256. (1) An employer shall ensure that a conveyor installed underground or in any other place where a belt fire of the conveyor may endanger the life of an employee is
(a) made of fire resistive material, or
(b) protected by an adequate automatic fire extinguishing system.
(2) Where it is necessary to maintain a fire separation between parts of a building, an employer shall ensure that a spiral chute conveyor is
(a) enclosed in a shaft made of fire resistive material with doors at each end of the shaft, or
(b) provided with automatic fire doors or draft checks when the chute of the conveyor passes through the parts of the building.
257. An employer shall ensure that a conveyor that carries a load up an incline is equipped with an anti-rollback device.
258. (1) Where employee access to an elevated conveyor is necessary, an employer shall ensure that the elevated conveyor has a walkway along its entire length that is not less than 500 mm wide and is equipped with guardrails.
(2) Where an employee is required to cross over a conveyor, an employer shall ensure that adequate crossing facilities are provided.
259. (1) Where there is danger of injury to an employee from material falling from a conveyor, an employer shall ensure that sheet metal or screen guards are installed under or along side the conveyor if it is not entirely enclosed so as to prevent the material from falling.
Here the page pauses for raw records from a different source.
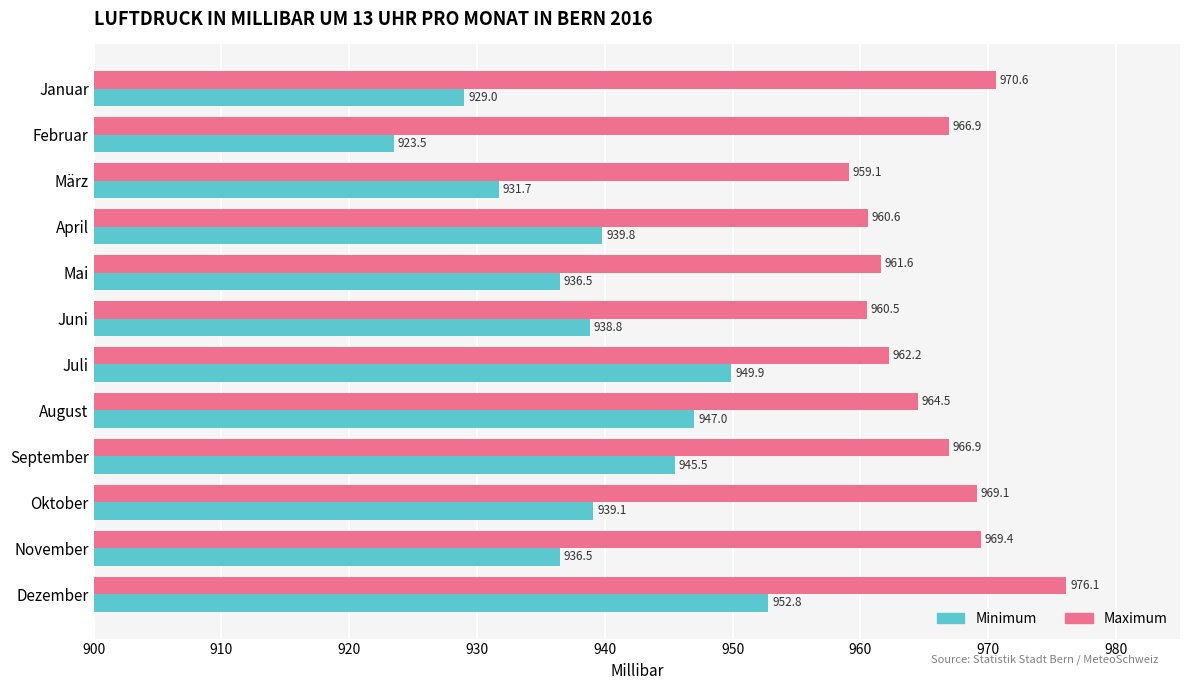

The Maximum series shows 964.5 at August. True or false?

True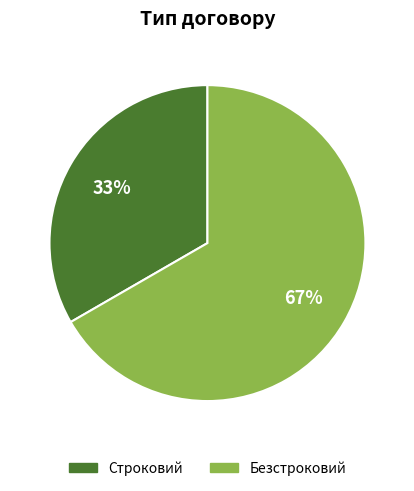

The Строковий slice represents 19% of the pie. True or false?

False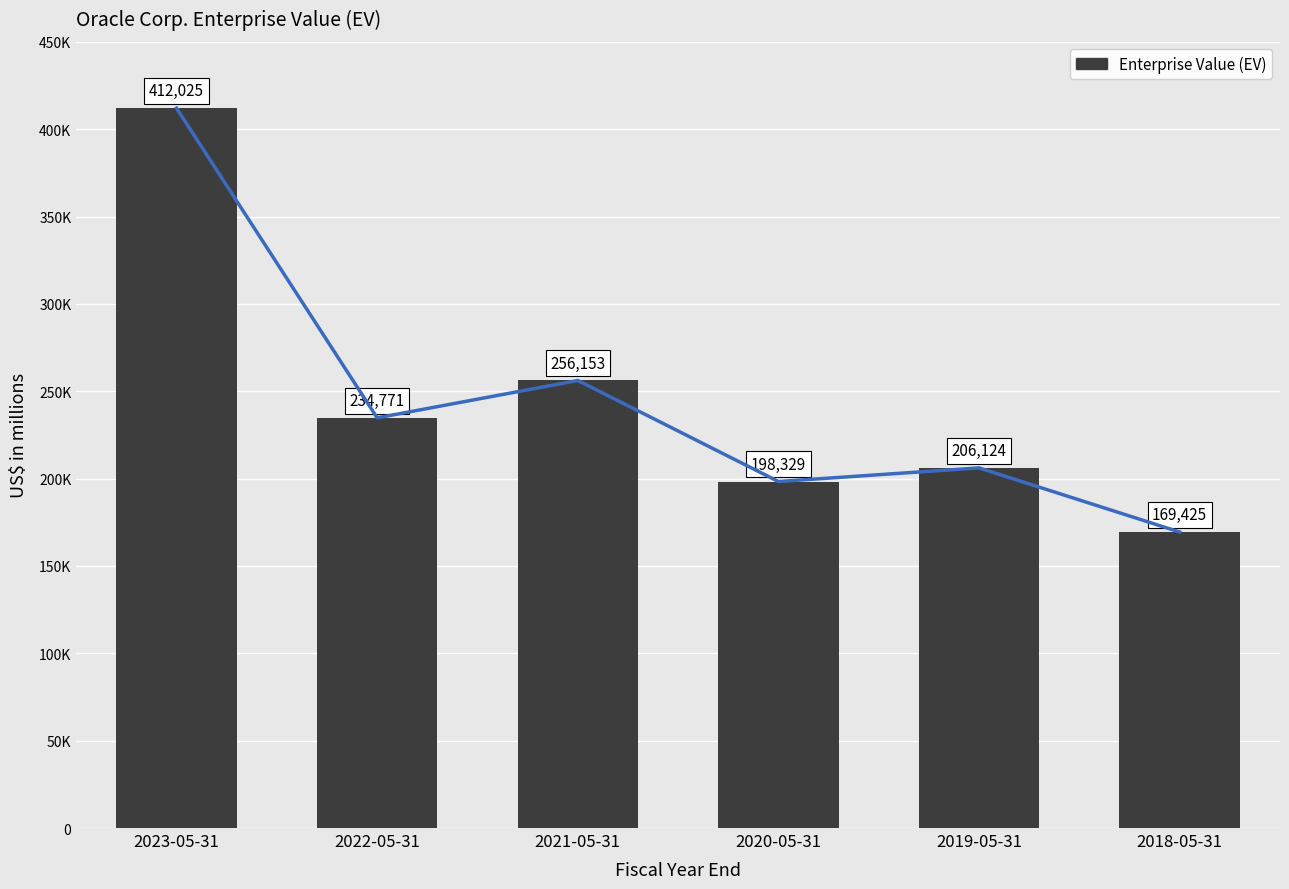

List the labels in order of value, largest first.

2023-05-31, 2021-05-31, 2022-05-31, 2019-05-31, 2020-05-31, 2018-05-31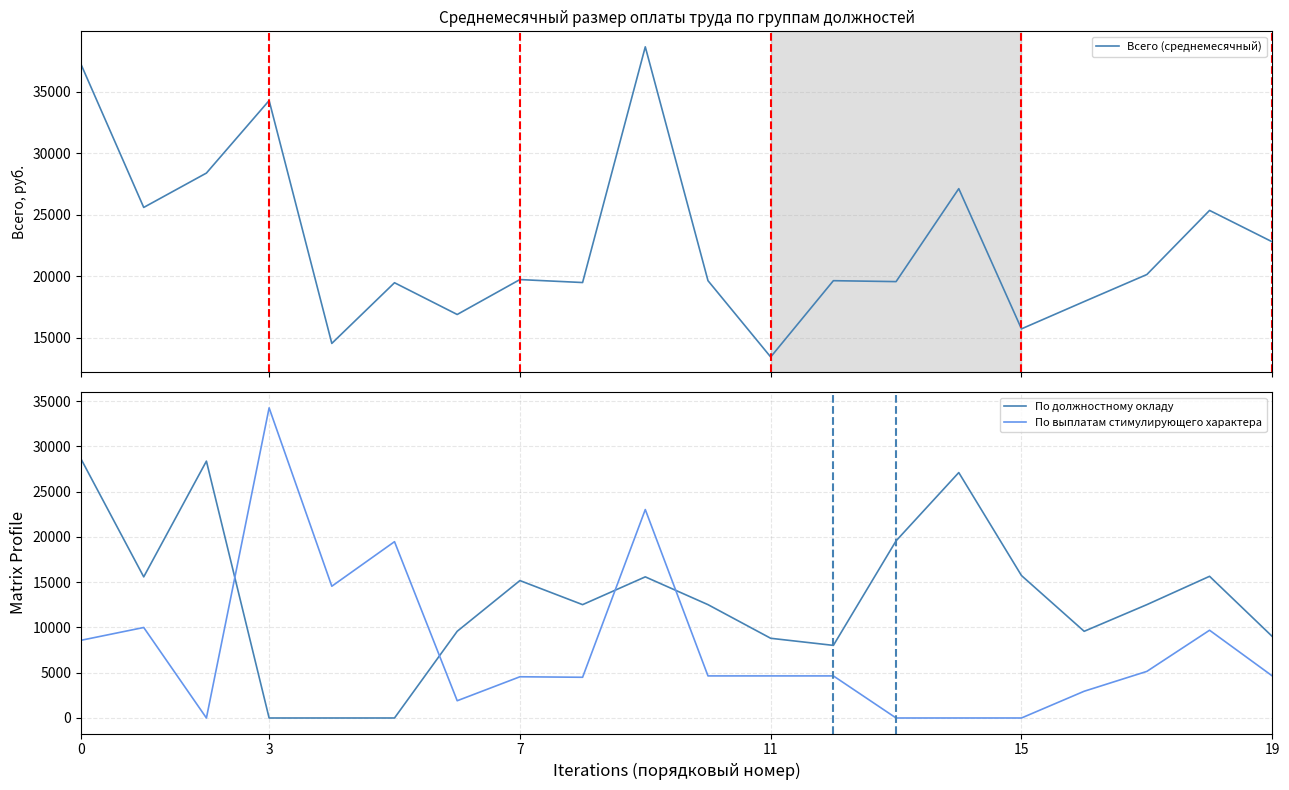

The value of По должностному окладу at 10 is 12525.0. True or false?

True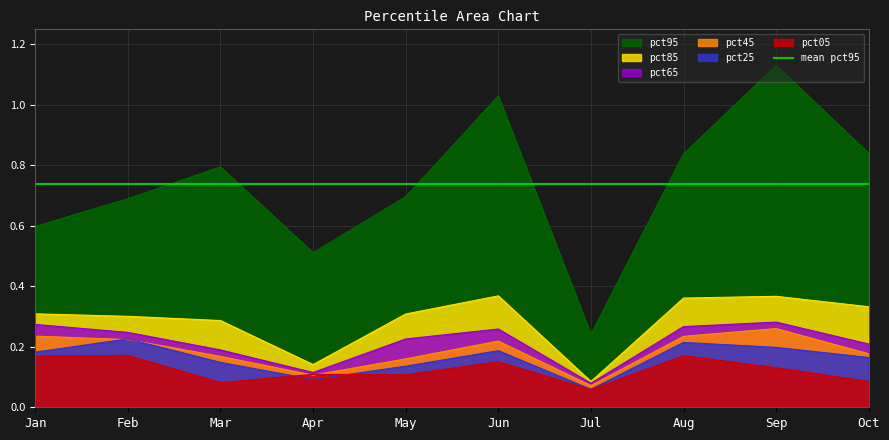

What is the total value across all series at Feb?

1.9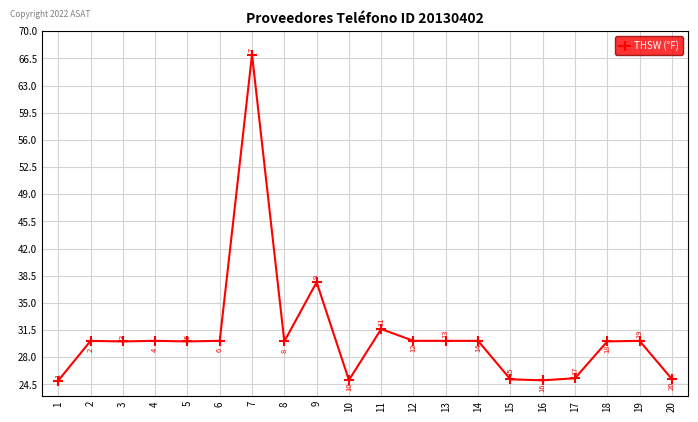

How many values exceed 30?

14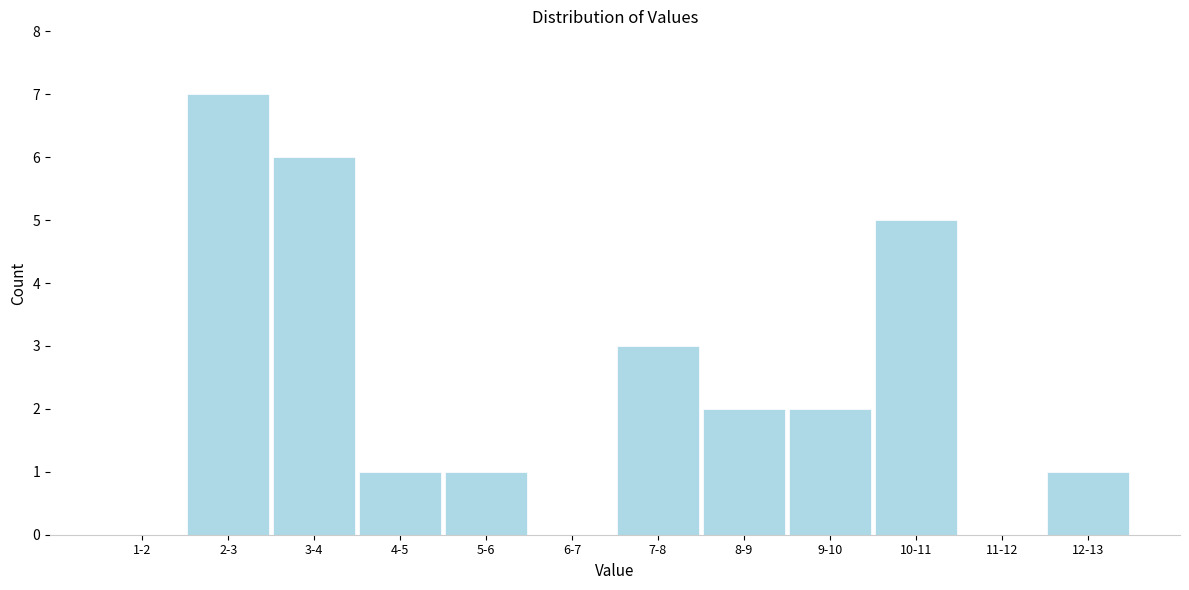

Reading left to right, transcribe all the data shown in this chart.

1-2=0	2-3=7	3-4=6	4-5=1	5-6=1	6-7=0	7-8=3	8-9=2	9-10=2	10-11=5	11-12=0	12-13=1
(2) Where there may be danger of injury to an employee who is in proximity to a belt conveyor, an employer shall ensure that the conveyor is provided with adequate safeguards extending 1 m from the pulleys and along the sides of the conveyor.
(3) An employer shall ensure that an inclined bucket conveyor is enclosed with a solid safeguard that has one or more wire glass windows and that is not less than 2.1 m in height extending to the full height of the conveyor.
(4) An employer shall ensure that a screw conveyor is placed in metal troughs fitted with secured covers of not less than 3 mm thick metal plates in removable sections or of other material that provides equivalent protection.
(5) An employer shall ensure that when a screw conveyor is fed from the floor level, adequate safeguards are provided around the opening.
260. (1) An employer shall ensure that an enclosed or pneumatic conveyor used for carrying combustible or flammable material of an explosive nature is provided with an adequate explosion prevention system or with safety relief vents leading as directly as possible to the outside air and not connecting with any chimney pipe, vent or flue used for any other purpose.
(2) Where non-escape of materials being carried on an enclosed conveyor is essential, an employer shall ensure that safety relief vent outlets on the conveyor are provided with counter-balanced relief valves.
(3) An employer shall ensure that a fan for a pneumatic conveyor is
(a) made of fire resistive material,
(b) secured to a substantial support or foundation,
(c) located, arranged and guarded so as to afford ready and safe access for maintenance, and
(d) provided with remote controls in addition to normal operating controls.
(4) Where flammable materials are passed through the fan of a pneumatic conveyor, an employer shall ensure that the blades and spiders of the fan are made of non-ferrous material and the casing of the fan is lined with non-ferrous material.
(5) An employer shall ensure that intake openings of fans for a pneumatic conveyor are protected with metal screens or gratings.
(6) Where material is fed by hand into a pneumatic conveyor 300 mm in width or larger, an employer shall ensure that precautions are taken to prevent an employee from being drawn into the opening.
261. (1) An employee shall not
(a) stand on the supporting frame of a conveyor while loading or unloading the conveyor or when clearing blockages on the conveyor unless the conveyor is stopped and locked out, or
(b) ride on a conveyor.
(2) An employee shall remove heavy or bulky articles by hand from a moving conveyor at designated stations only.